Early in the trip, while Jesus is entering a village either in Samaria or in Galilee, he is met by ten men who have leprosy. This terrible disease gradually eats away a person’s body parts—his fingers, his toes, his ears, his nose, and his lips. To safeguard others from being infected, God’s Law says regarding a leper: “He should cover over the mustache and call out, ‘Unclean, unclean!’ All the days that the plague is in him he will be unclean. . . . He should dwell isolated.”
The ten lepers observe the Law’s restrictions for lepers and remain a long way off from Jesus. Yet, they cry out with loud voices: “Jesus, Instructor, have mercy on us!”
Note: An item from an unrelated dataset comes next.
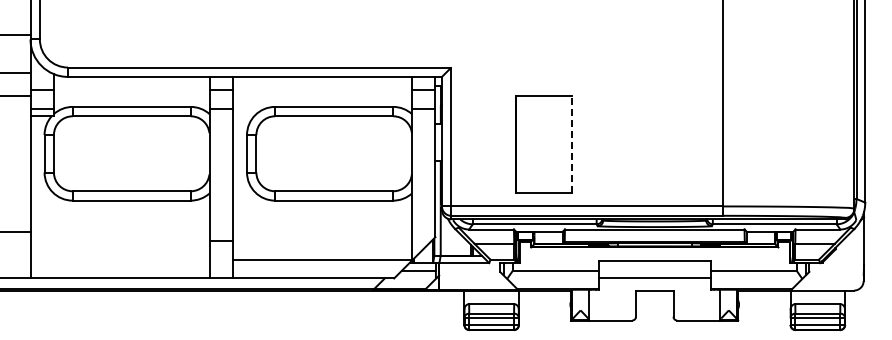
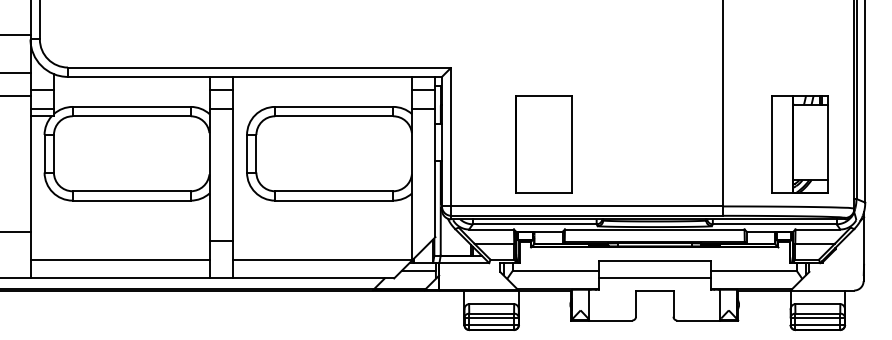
line at (572, 144): dashed -> solid
part at (799, 144): none -> present
line at (119, 259): none -> present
Seeing them in the distance, Jesus commands: “Go and show yourselves to the priests.” Jesus says this because God’s Law authorizes the priests to pronounce as cured lepers who have recovered from their illness. In this way such ones receive approval to live again with healthy people.
The ten lepers have confidence in Jesus’ miraculous powers. So they hurry off to see the priests, even though they have not yet been healed. While on the way, their faith in Jesus is rewarded. They begin to see and to feel their restored health!
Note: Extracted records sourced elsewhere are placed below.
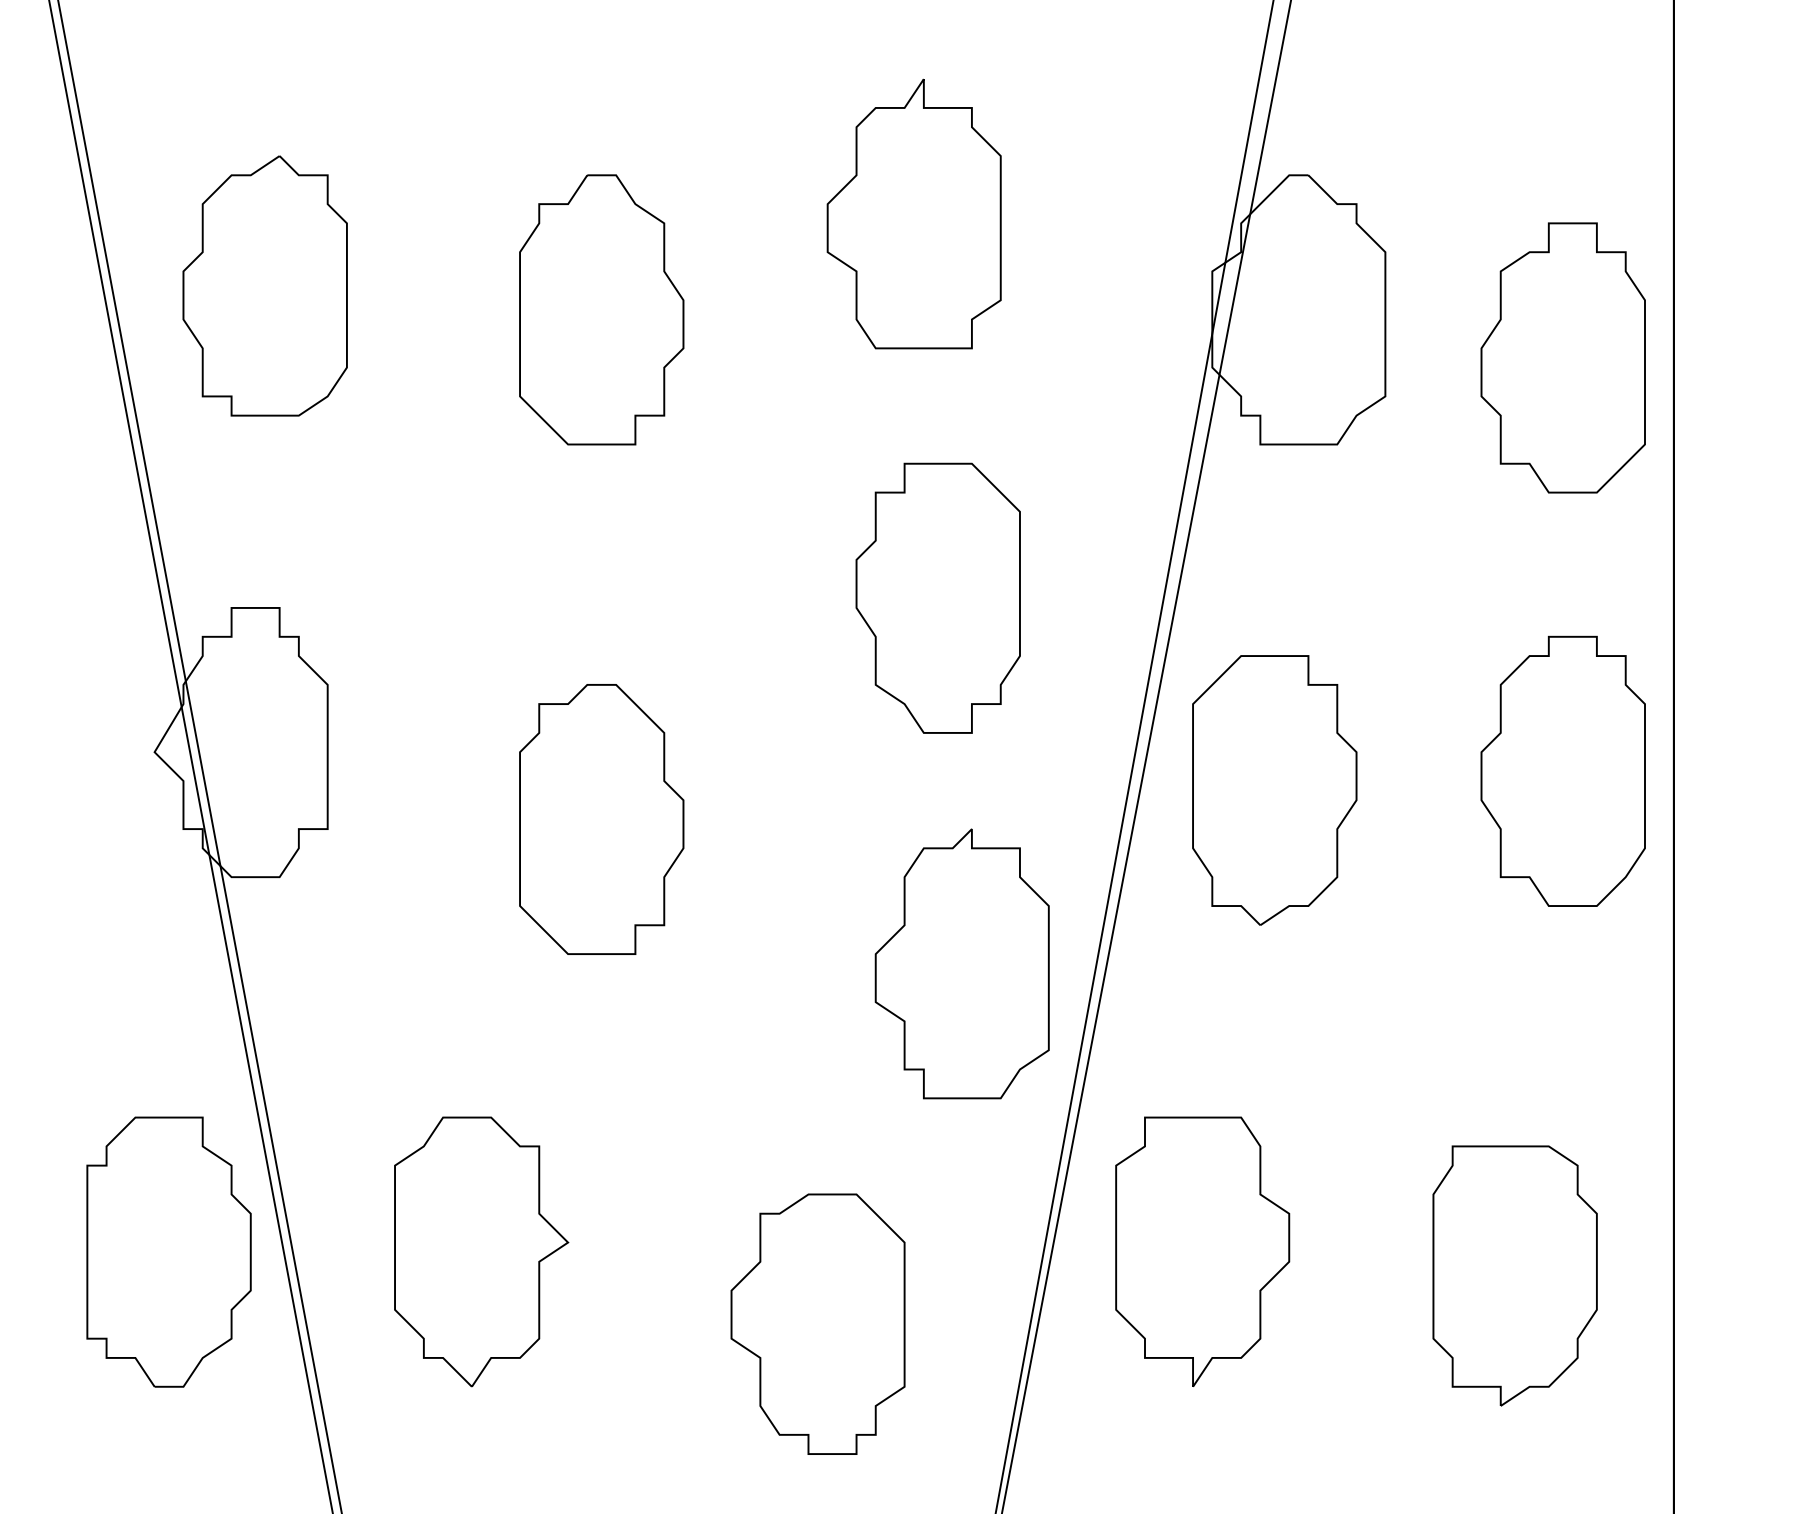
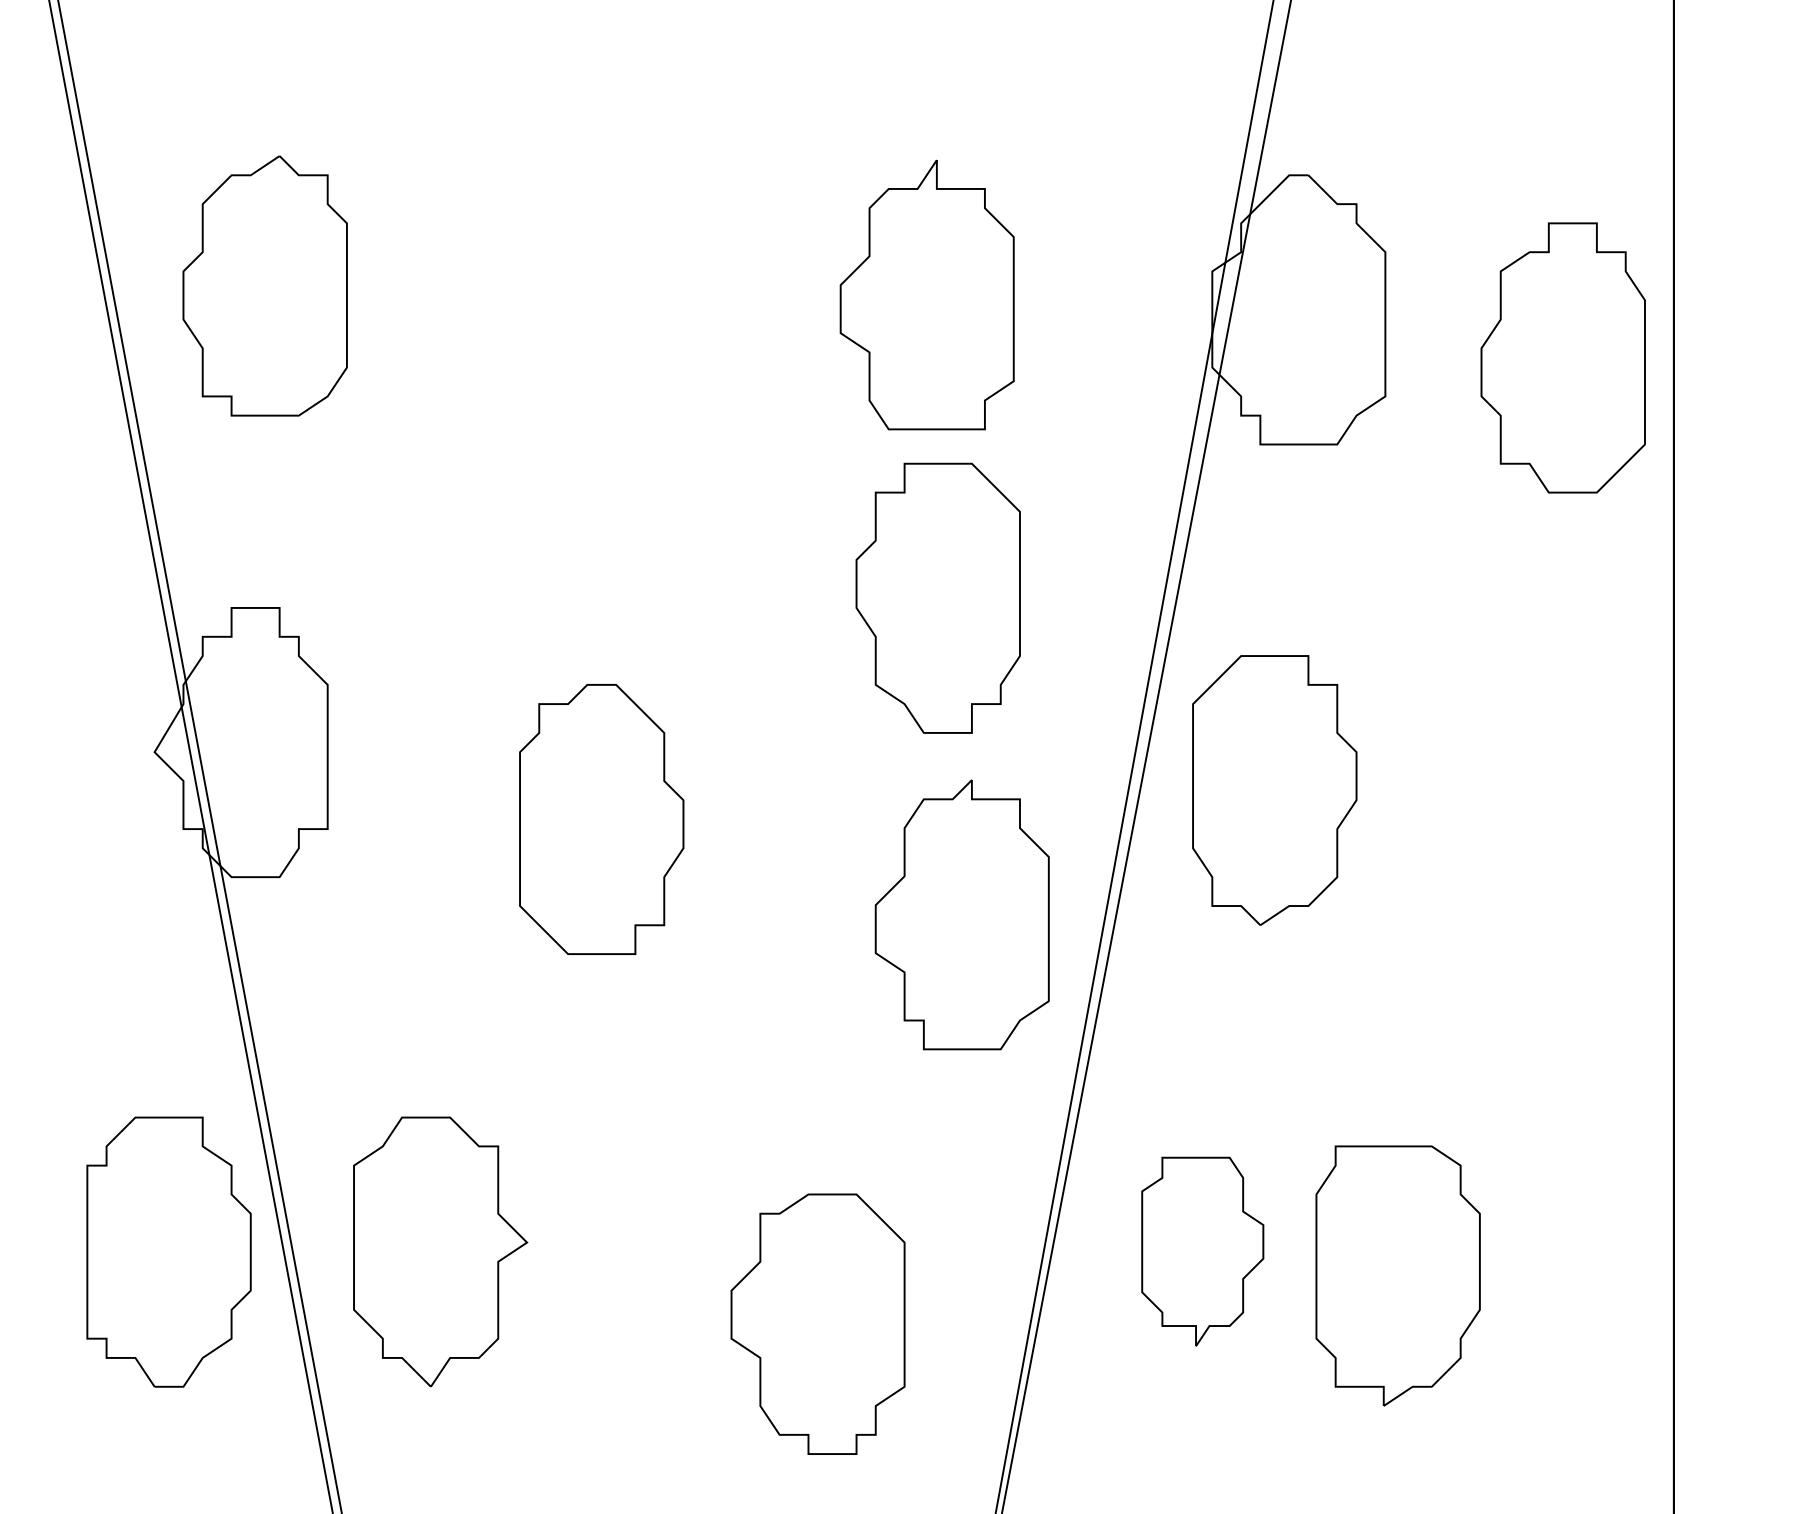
part at (913, 213) position: (913, 213) -> (926, 294)
part at (601, 309): present -> none
part at (1562, 770): present -> none
part at (961, 963) position: (961, 963) -> (961, 914)
part at (481, 1251) position: (481, 1251) -> (440, 1251)
part at (1202, 1251) size: 176x271 px -> 124x191 px
part at (1514, 1275) position: (1514, 1275) -> (1397, 1275)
Nine of the cleansed lepers continue on their way, but the other leper, a Samaritan, returns to look for Jesus. Why? Because he is so grateful for what has happened to him. He praises God with a loud voice, and when he finds Jesus, he falls at his feet, thanking him.
In reply Jesus says: “The ten were cleansed, were they not? Where, then, are the other nine? Were none found that turned back to give glory to God but this man of another nation?”
Then he tells the Samaritan man: “Rise and be on your way; your faith has made you well.”
When we read about Jesus’ healing of the ten lepers, we should take to heart the lesson implied by his question: “Where, then, are the other nine?” The ingratitude that was manifested by the nine is a serious shortcoming. Will we, like the Samaritan, show ourselves grateful for the things we receive from God, including the certain promise of everlasting life in God’s righteous new world? John 11:54, 55; Luke 17:11-19; Leviticus 13:16, 17, 45, 46; Revelation 21:3, 4.
▪ How does Jesus frustrate efforts to kill him?
▪ Where does Jesus next travel, and what is his destination?
▪ Why do the lepers stand at a distance, and why does Jesus tell them to go to the priests?
▪ What lesson should we learn from this experience?